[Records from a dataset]
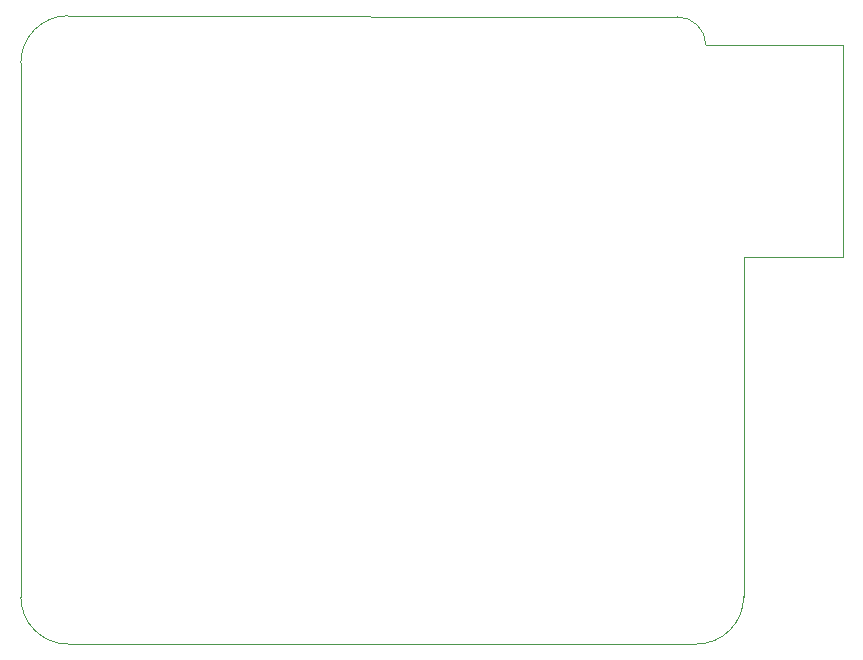
<source format=gbr>
%TF.GenerationSoftware,KiCad,Pcbnew,9.0.3*%
%TF.CreationDate,2026-02-24T03:06:21-05:00*%
%TF.ProjectId,ShamanLink_Rev1,5368616d-616e-44c6-996e-6b5f52657631,rev?*%
%TF.SameCoordinates,Original*%
%TF.FileFunction,Profile,NP*%
%FSLAX46Y46*%
G04 Gerber Fmt 4.6, Leading zero omitted, Abs format (unit mm)*
G04 Created by KiCad (PCBNEW 9.0.3) date 2026-02-24 03:06:21*
%MOMM*%
%LPD*%
G01*
G04 APERTURE LIST*
%TA.AperFunction,Profile*%
%ADD10C,0.038100*%
%TD*%
G04 APERTURE END LIST*
D10*
X138100000Y-87600000D02*
X138100000Y-116400000D01*
X146500000Y-87600000D02*
X138100000Y-87600000D01*
X80900000Y-120400000D02*
X134100000Y-120400000D01*
X76900000Y-71200000D02*
X76900000Y-116400000D01*
X132500000Y-67300000D02*
X80900000Y-67200000D01*
X146500000Y-69700000D02*
X134900000Y-69700000D01*
X146500000Y-87600000D02*
X146500000Y-69700000D01*
X80900000Y-120400000D02*
G75*
G02*
X76900000Y-116400000I0J4000000D01*
G01*
X138100000Y-116400000D02*
G75*
G02*
X134100000Y-120400000I-4000000J0D01*
G01*
X132500000Y-67300000D02*
G75*
G02*
X134900000Y-69700000I0J-2400000D01*
G01*
X76900000Y-71200000D02*
G75*
G02*
X80900000Y-67200000I4000000J0D01*
G01*
M02*

</source>
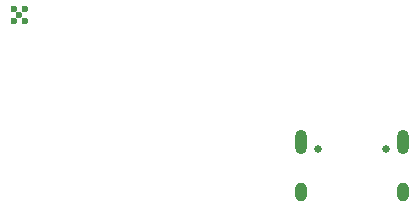
<source format=gbr>
%TF.GenerationSoftware,KiCad,Pcbnew,7.0.5*%
%TF.CreationDate,2023-12-19T13:48:19-08:00*%
%TF.ProjectId,EV11 Board Design,45563131-2042-46f6-9172-642044657369,EV9*%
%TF.SameCoordinates,Original*%
%TF.FileFunction,Soldermask,Bot*%
%TF.FilePolarity,Negative*%
%FSLAX46Y46*%
G04 Gerber Fmt 4.6, Leading zero omitted, Abs format (unit mm)*
G04 Created by KiCad (PCBNEW 7.0.5) date 2023-12-19 13:48:19*
%MOMM*%
%LPD*%
G01*
G04 APERTURE LIST*
%ADD10C,0.650000*%
%ADD11O,1.000000X2.100000*%
%ADD12O,1.000000X1.600000*%
%ADD13C,0.600000*%
G04 APERTURE END LIST*
D10*
%TO.C,J9*%
X147397500Y-140446000D03*
X153177500Y-140446000D03*
D11*
X145967500Y-139916000D03*
D12*
X145967500Y-144096000D03*
D11*
X154607500Y-139916000D03*
D12*
X154607500Y-144096000D03*
%TD*%
D13*
%TO.C,U7*%
X121640000Y-129610000D03*
X122640000Y-129610000D03*
X122140000Y-129110000D03*
X121640000Y-128610000D03*
X122640000Y-128610000D03*
%TD*%
M02*

</source>
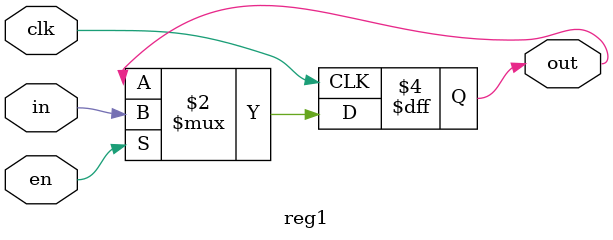
<source format=v>
module reg1( in, clk, en, out);

input in,clk,en;
output reg out;


    always @(posedge clk)
	    begin
	    	if (en)
		     out <= in;
    	end


endmodule 

</source>
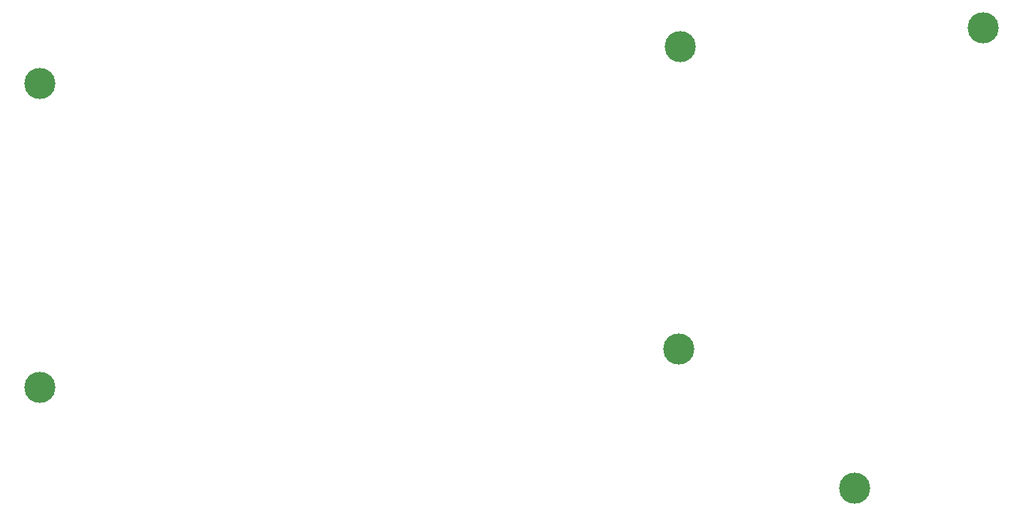
<source format=gbs>
G04 #@! TF.GenerationSoftware,KiCad,Pcbnew,(5.99.0-8557-g8988e46ab1)*
G04 #@! TF.CreationDate,2021-02-21T06:36:03-07:00*
G04 #@! TF.ProjectId,BottomCover,426f7474-6f6d-4436-9f76-65722e6b6963,rev?*
G04 #@! TF.SameCoordinates,PX85099e0PY51bada0*
G04 #@! TF.FileFunction,Soldermask,Bot*
G04 #@! TF.FilePolarity,Negative*
%FSLAX46Y46*%
G04 Gerber Fmt 4.6, Leading zero omitted, Abs format (unit mm)*
G04 Created by KiCad (PCBNEW (5.99.0-8557-g8988e46ab1)) date 2021-02-21 06:36:03*
%MOMM*%
%LPD*%
G01*
G04 APERTURE LIST*
%ADD10C,3.500000*%
G04 APERTURE END LIST*
D10*
X36373000Y-9725000D03*
X-35627000Y20175000D03*
X36473000Y24275000D03*
X70648000Y26400000D03*
X-35627000Y-14025000D03*
X56148000Y-25400000D03*
M02*

</source>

* _PROBLEM STATEMENT_
Set down each of the records precisely, leaving any pictures behind.

* _YOUR SOLUTION_
<source format=gbr>
%TF.GenerationSoftware,KiCad,Pcbnew,9.0.3*%
%TF.CreationDate,2026-02-24T03:06:21-05:00*%
%TF.ProjectId,ShamanLink_Rev1,5368616d-616e-44c6-996e-6b5f52657631,rev?*%
%TF.SameCoordinates,Original*%
%TF.FileFunction,Profile,NP*%
%FSLAX46Y46*%
G04 Gerber Fmt 4.6, Leading zero omitted, Abs format (unit mm)*
G04 Created by KiCad (PCBNEW 9.0.3) date 2026-02-24 03:06:21*
%MOMM*%
%LPD*%
G01*
G04 APERTURE LIST*
%TA.AperFunction,Profile*%
%ADD10C,0.038100*%
%TD*%
G04 APERTURE END LIST*
D10*
X138100000Y-87600000D02*
X138100000Y-116400000D01*
X146500000Y-87600000D02*
X138100000Y-87600000D01*
X80900000Y-120400000D02*
X134100000Y-120400000D01*
X76900000Y-71200000D02*
X76900000Y-116400000D01*
X132500000Y-67300000D02*
X80900000Y-67200000D01*
X146500000Y-69700000D02*
X134900000Y-69700000D01*
X146500000Y-87600000D02*
X146500000Y-69700000D01*
X80900000Y-120400000D02*
G75*
G02*
X76900000Y-116400000I0J4000000D01*
G01*
X138100000Y-116400000D02*
G75*
G02*
X134100000Y-120400000I-4000000J0D01*
G01*
X132500000Y-67300000D02*
G75*
G02*
X134900000Y-69700000I0J-2400000D01*
G01*
X76900000Y-71200000D02*
G75*
G02*
X80900000Y-67200000I4000000J0D01*
G01*
M02*

</source>
<source format=gbr>
%TF.GenerationSoftware,KiCad,Pcbnew,7.0.5*%
%TF.CreationDate,2023-12-19T13:48:19-08:00*%
%TF.ProjectId,EV11 Board Design,45563131-2042-46f6-9172-642044657369,EV9*%
%TF.SameCoordinates,Original*%
%TF.FileFunction,Soldermask,Bot*%
%TF.FilePolarity,Negative*%
%FSLAX46Y46*%
G04 Gerber Fmt 4.6, Leading zero omitted, Abs format (unit mm)*
G04 Created by KiCad (PCBNEW 7.0.5) date 2023-12-19 13:48:19*
%MOMM*%
%LPD*%
G01*
G04 APERTURE LIST*
%ADD10C,0.650000*%
%ADD11O,1.000000X2.100000*%
%ADD12O,1.000000X1.600000*%
%ADD13C,0.600000*%
G04 APERTURE END LIST*
D10*
%TO.C,J9*%
X147397500Y-140446000D03*
X153177500Y-140446000D03*
D11*
X145967500Y-139916000D03*
D12*
X145967500Y-144096000D03*
D11*
X154607500Y-139916000D03*
D12*
X154607500Y-144096000D03*
%TD*%
D13*
%TO.C,U7*%
X121640000Y-129610000D03*
X122640000Y-129610000D03*
X122140000Y-129110000D03*
X121640000Y-128610000D03*
X122640000Y-128610000D03*
%TD*%
M02*

</source>
<source format=v>
module reg1( in, clk, en, out);

input in,clk,en;
output reg out;


    always @(posedge clk)
	    begin
	    	if (en)
		     out <= in;
    	end


endmodule 

</source>
<source format=gbs>
G04 #@! TF.GenerationSoftware,KiCad,Pcbnew,(5.99.0-8557-g8988e46ab1)*
G04 #@! TF.CreationDate,2021-02-21T06:36:03-07:00*
G04 #@! TF.ProjectId,BottomCover,426f7474-6f6d-4436-9f76-65722e6b6963,rev?*
G04 #@! TF.SameCoordinates,PX85099e0PY51bada0*
G04 #@! TF.FileFunction,Soldermask,Bot*
G04 #@! TF.FilePolarity,Negative*
%FSLAX46Y46*%
G04 Gerber Fmt 4.6, Leading zero omitted, Abs format (unit mm)*
G04 Created by KiCad (PCBNEW (5.99.0-8557-g8988e46ab1)) date 2021-02-21 06:36:03*
%MOMM*%
%LPD*%
G01*
G04 APERTURE LIST*
%ADD10C,3.500000*%
G04 APERTURE END LIST*
D10*
X36373000Y-9725000D03*
X-35627000Y20175000D03*
X36473000Y24275000D03*
X70648000Y26400000D03*
X-35627000Y-14025000D03*
X56148000Y-25400000D03*
M02*

</source>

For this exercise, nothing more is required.